For more details, see Issue 480577.

Workflow service OAuth v3

The ai_workflows scope was added to ensure narrow token abilities.

There are 2 primary problems with the ai_workflows static scope approach:

Not every Workflow will need access to the same API endpoints. By using the same scope for every Workflow, we are providing more access than is necessary. This violates the principle of least privilege.
Each GitLab API endpoint must be manually allow-listed for this scope. Example. This means that code changes are required to provide new functionality to Workflow, which is time intensive. This also means that new Workflow functionality may not be available to older GitLab versions where the scope has not yet been allow-listed for the necesssary endpoints.

The solution to both of these problems is to provide dynamic scopes to OAuth access tokens. This means that the scope itself will determine which endpoints the token can access rather than relying on ai_workflows or any other static token scope.

Advanced token scopes are being added to personal access tokens, secure job tokens, and are what will make routable tokens possible.

Dynamic token scopes are also being added to OAuth tokens in order to support composite identity (OAuth v2, described above). The plan for enabling targeted API access using dynamic token scopes is still in progress. The discussion on this topic is in Issue 468370.

Options we’ve considered and pros/cons

Delegate only unsafe execution to local/CI pipelines

This was the option we chose.
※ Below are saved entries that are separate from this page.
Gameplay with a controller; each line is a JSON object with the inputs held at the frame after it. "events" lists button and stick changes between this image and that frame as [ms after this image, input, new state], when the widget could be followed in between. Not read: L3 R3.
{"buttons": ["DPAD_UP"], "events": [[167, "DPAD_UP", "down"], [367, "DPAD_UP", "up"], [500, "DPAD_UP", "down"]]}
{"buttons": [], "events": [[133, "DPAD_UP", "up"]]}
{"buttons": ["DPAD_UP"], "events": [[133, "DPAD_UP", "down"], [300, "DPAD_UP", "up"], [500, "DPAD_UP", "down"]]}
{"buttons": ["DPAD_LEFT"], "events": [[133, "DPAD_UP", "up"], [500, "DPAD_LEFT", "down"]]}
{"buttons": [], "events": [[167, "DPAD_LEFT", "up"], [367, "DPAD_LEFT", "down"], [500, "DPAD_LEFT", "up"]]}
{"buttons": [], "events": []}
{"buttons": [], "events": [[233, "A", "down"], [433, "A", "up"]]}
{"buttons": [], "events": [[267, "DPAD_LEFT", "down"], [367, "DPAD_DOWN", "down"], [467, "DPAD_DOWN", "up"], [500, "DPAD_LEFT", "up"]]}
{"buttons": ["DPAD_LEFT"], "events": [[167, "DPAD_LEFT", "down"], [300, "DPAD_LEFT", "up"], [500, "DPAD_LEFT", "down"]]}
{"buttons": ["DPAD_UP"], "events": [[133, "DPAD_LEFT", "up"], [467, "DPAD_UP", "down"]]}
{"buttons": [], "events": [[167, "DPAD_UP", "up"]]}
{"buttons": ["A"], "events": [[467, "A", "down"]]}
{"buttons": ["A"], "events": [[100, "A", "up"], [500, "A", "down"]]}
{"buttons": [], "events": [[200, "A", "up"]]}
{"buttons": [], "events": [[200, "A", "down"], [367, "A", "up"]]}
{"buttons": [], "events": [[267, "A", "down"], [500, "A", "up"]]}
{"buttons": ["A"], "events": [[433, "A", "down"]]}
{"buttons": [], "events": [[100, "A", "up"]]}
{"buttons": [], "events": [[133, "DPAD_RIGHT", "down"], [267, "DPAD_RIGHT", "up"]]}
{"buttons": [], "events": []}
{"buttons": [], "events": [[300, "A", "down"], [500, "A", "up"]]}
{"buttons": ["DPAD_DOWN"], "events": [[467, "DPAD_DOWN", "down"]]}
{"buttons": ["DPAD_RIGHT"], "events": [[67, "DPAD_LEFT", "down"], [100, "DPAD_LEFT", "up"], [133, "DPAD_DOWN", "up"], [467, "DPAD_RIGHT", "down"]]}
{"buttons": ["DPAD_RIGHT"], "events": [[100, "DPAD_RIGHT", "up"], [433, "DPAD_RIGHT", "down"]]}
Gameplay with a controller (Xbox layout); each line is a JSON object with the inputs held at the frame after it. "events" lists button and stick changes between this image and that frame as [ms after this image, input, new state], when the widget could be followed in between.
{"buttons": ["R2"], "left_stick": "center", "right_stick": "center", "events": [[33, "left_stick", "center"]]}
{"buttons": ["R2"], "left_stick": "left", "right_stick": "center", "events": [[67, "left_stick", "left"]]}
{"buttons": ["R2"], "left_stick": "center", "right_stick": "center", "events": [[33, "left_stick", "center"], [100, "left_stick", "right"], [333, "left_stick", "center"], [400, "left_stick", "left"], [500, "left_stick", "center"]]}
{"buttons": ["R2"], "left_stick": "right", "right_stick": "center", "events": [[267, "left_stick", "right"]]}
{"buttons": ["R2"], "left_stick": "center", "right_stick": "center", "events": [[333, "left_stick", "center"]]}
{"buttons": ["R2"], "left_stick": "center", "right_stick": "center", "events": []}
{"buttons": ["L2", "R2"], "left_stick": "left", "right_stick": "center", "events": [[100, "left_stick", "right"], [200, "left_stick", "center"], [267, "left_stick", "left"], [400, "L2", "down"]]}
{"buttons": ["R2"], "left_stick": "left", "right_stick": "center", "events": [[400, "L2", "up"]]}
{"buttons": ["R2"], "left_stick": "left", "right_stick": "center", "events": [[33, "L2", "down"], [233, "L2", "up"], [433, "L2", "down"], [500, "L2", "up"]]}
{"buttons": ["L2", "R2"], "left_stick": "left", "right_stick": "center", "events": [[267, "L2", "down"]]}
It attempts to keep as much of the functionality as possible in services we run while delegating the unsafe execution to the Workflow executor which can run locally or in CI pipelines.

Pros:

Running the infrastructure ourselves gives us more control over the versions being rolled out.
There is less dependencies the user needs to install for local usage.
It offers a rapid onboarding experience for self-managed customers to try Workflow without deploying any new GitLab components.

Cons

We need to deploy and maintain new infrastructure which has different scaling characteristics to other services we run duo to long running execution.

Run it locally

Pros:

This keeps developers in their local environment where most of them work.
Compute is absorbed by the local developer so they don’t have to worry about being billed per minute.
Low latency for user interaction especially where the user needs to review/edit code while the agent is working.

Cons:

There are more risks running it locally unless you have an isolated development environment as commands have full access to your computer. This can be mitigated by UX that limits what commands the agent can run without user confirmation.
This approach will require some local developer setup and may not be suited to tasks that users are expecting to kick off from the web UI (e.g. issue/epic planning).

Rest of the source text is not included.